Talvez gostes se gostas de: qualquer Uwe Rosenberg, Civ games, Resource Management, Chorar No Escuro

Não vais gostar se não gostas de: Stress, Stress, Chorar no Escuro ..........e pedacinhos de cartão.
 

 

Indonesia
2005


 
Mamma mia, here we go. A Splotter entra no reino dos jogos económicos.


Numa Indonesia capitalista, os jogadores encarnam gestores de companhias de distribuição e logística prontos a lucrar com o Pacífico e os seus recursos: arroz, especiarias, petróleo, refeições de microondas.

Indonesia revisita algumas ideias Splotter, nomeadamente o desapego ao controlo (fomentando mais a necessidade de influênciar o estado do jogo ao invés de controlá-lo) e as redes de infra-estrutura logística que vimos em R&B. Introduz um foco que vai influênciar os jogos seguintes da publicadora até hoje: a ordem de turno. Mais sobre isso daqui a pouco.

Quando digo que Indonesia deseja que pratiquemos os desapego, estou a falar das malditas Mergers. Todos os turnos podemos adquirir companhias. Custo zero. Fácil. O problema vem na fase seguinte: qualquer pessoa que tenha desbloqueado tal habilidade pode convocar a fusão de duas companhias na mesa, quer estejam sobre o seu controlo ou não. Essa fusão vai a leilão e o vencedor toma controlo sobre a nova empresa e paga licitação vencedora aos anteriores donos, em partes proporcionais ao tamanhos das empresas fundidas. Isso significa que se eu ficar sem a empresa ao menos pagaram-me por isso. Agora é bom que não me tenham pago demais. Passo a demonstrar um exemplo (omitindo certas limitações que teriam de ser desbloqueadas):

Zé ($100) tem uma companhia de barcos (3 barcos). O Pedro ($100) tem outra (2 barcos). O Pedro diz: “quero merger!” e começa o leilão. Toda a gente na mesa participa mas os outros não têm dinheiro para ir a jogo. O Pedro fica com a fusão por $70. Espetáculo. 3/5 de $70 para o Zé (que agora tem $142) e 2/5 para o Pedro (que agora tem $58).  

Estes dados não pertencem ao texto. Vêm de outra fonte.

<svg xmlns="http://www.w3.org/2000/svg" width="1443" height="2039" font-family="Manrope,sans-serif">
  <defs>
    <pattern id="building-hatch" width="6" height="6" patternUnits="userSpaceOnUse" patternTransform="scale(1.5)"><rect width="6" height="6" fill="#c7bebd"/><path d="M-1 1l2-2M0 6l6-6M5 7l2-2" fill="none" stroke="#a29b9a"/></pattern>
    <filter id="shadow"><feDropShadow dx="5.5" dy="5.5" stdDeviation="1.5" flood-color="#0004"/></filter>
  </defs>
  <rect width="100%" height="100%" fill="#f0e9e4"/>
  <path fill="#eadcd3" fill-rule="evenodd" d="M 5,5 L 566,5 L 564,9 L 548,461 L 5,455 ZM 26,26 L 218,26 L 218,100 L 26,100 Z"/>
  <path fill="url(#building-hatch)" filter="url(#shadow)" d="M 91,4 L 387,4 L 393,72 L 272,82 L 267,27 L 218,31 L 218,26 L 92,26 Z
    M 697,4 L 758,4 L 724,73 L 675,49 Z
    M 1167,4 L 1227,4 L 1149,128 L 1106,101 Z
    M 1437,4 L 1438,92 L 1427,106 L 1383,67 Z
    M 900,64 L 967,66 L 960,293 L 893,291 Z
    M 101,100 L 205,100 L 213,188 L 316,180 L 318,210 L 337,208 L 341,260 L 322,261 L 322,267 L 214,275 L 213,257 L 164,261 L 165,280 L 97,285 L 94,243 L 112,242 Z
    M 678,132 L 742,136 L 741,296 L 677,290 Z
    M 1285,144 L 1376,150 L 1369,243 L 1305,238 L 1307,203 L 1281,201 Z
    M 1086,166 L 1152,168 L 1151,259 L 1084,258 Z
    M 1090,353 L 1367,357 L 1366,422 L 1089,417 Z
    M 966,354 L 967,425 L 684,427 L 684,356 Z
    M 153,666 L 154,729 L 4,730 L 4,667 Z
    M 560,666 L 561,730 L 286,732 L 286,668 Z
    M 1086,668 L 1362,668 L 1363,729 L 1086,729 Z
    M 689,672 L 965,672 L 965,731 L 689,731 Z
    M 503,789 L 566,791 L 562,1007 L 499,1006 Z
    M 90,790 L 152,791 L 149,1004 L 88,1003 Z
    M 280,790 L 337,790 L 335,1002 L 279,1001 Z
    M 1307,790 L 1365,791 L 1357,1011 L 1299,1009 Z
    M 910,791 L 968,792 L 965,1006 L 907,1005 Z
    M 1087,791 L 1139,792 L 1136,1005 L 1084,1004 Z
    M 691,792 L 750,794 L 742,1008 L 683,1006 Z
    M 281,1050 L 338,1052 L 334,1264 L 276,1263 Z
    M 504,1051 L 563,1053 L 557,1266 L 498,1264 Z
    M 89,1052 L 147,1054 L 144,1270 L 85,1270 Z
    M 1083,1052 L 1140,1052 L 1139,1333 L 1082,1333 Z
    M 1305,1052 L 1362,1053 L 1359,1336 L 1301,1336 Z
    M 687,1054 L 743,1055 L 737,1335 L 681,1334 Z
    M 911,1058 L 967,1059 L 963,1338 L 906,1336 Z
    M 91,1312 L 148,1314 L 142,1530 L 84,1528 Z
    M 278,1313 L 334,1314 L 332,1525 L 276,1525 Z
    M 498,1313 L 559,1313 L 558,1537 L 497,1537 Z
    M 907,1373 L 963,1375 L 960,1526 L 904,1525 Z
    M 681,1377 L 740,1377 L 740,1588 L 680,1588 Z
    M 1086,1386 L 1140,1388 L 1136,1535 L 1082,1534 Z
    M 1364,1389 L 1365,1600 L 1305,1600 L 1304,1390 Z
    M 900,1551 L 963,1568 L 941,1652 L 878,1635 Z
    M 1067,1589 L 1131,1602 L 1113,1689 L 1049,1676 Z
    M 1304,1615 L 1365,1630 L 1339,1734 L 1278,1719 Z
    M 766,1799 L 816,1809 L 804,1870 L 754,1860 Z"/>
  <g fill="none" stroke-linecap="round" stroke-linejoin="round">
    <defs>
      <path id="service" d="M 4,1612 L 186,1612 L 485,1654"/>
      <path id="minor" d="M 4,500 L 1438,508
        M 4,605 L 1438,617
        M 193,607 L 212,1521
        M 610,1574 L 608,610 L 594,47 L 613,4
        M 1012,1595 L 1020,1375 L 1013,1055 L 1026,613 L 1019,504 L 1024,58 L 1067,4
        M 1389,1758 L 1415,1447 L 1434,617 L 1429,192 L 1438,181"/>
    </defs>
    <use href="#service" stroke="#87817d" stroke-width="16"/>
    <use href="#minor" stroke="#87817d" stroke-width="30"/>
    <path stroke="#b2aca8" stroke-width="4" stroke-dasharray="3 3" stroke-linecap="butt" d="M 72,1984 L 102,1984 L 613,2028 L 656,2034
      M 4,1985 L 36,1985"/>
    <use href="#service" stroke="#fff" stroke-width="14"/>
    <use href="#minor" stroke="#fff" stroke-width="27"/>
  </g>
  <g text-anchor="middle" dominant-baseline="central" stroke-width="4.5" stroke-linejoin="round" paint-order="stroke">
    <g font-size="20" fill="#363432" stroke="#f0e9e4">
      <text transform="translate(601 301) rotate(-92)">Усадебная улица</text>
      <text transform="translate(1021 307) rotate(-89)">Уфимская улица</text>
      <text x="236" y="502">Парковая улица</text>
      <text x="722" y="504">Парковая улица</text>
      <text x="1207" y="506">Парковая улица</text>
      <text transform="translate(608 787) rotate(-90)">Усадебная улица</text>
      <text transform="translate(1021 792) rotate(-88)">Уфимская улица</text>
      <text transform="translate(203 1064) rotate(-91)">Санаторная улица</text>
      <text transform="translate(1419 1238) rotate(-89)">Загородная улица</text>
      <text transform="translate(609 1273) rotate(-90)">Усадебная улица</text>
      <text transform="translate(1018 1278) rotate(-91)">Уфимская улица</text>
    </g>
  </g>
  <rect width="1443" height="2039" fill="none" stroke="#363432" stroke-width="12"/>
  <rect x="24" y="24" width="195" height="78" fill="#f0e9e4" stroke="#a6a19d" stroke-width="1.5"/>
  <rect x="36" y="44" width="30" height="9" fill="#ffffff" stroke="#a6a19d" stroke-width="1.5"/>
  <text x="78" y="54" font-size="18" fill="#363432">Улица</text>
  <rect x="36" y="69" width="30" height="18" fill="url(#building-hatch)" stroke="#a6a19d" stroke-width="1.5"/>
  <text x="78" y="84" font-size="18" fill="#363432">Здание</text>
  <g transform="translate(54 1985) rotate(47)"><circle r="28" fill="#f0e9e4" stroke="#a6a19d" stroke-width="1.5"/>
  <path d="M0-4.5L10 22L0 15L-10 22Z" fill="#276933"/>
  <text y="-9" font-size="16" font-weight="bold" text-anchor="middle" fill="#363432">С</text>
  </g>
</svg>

Na próxima ronda, se o Zé tiver capacidade para pedir uma nova fusão entre essa nova companhia vai fazê-lo com $142, e o Zé vai tentar defender-se com os seus míseros $58. Trés jolie. Prá próxima: contenção nesses bids, caríssimo Zé.

Depois de definido o controlo das empresas começa o puzzle logístico de entregar os produtos das quintas às cidades. Quem vende produto ganha dinheiro mas não sem primeiro pagar a quem controla os barcos que transporta o dito cujo. E é aqui que entra a importância supracitada da Ordem de Turno.

As cidades querem quantidades limitadas de bens. Quem encher primeiro tem jantar. Quem não fôr a tempo, aperta o cinto. Mas querem saber a melhor parte? A jogada de génio dos Splotterinis? Toda a gente é obrigada a entregar, se assim o conseguir.

Isto leva à maravilhosa (desde que não me aconteça a mim), fantástica (desde que não me aconteça a mim), estupenda (desde que não me aconteça a mim) jogada em que temos de pagar aos barcos mais do que o dinheiro que recebemos pelos bens.

Custa na carteira e na alma.  

 

Custo – €80

Jogadores – Médio a 2, Bom a 3,  Excelente a 4, demasiado curto a 5

Duração – Quanto mais jogadores, mais curto o jogo. Entre 2h a 5 jogadores e 5h a 2.

Talvez gostes se gostas de: Economia, Logística, Container, 18xx, Cube Rails, Modern Art, alianças temporárias e incentivos

partilhados.

Não vais gostar se não gostas de: Abdicar de controlo em prole de influência, ter de estar envolvido e interessado em todas

as jogadas de todos os jogadores, efeitos borboleta, comida de micro-ondas.
 

 

The Great Zimbabwe
2012


 
O meu favorito da lista.

Em TGZ somos tribos africanas a tentar adorar os deuses o melhor que conseguimos. Para isso temos de construir templos cada vez mais altos usando produtos criados com os recursos altamente esgotáveis que a terra-mãe nos providencia.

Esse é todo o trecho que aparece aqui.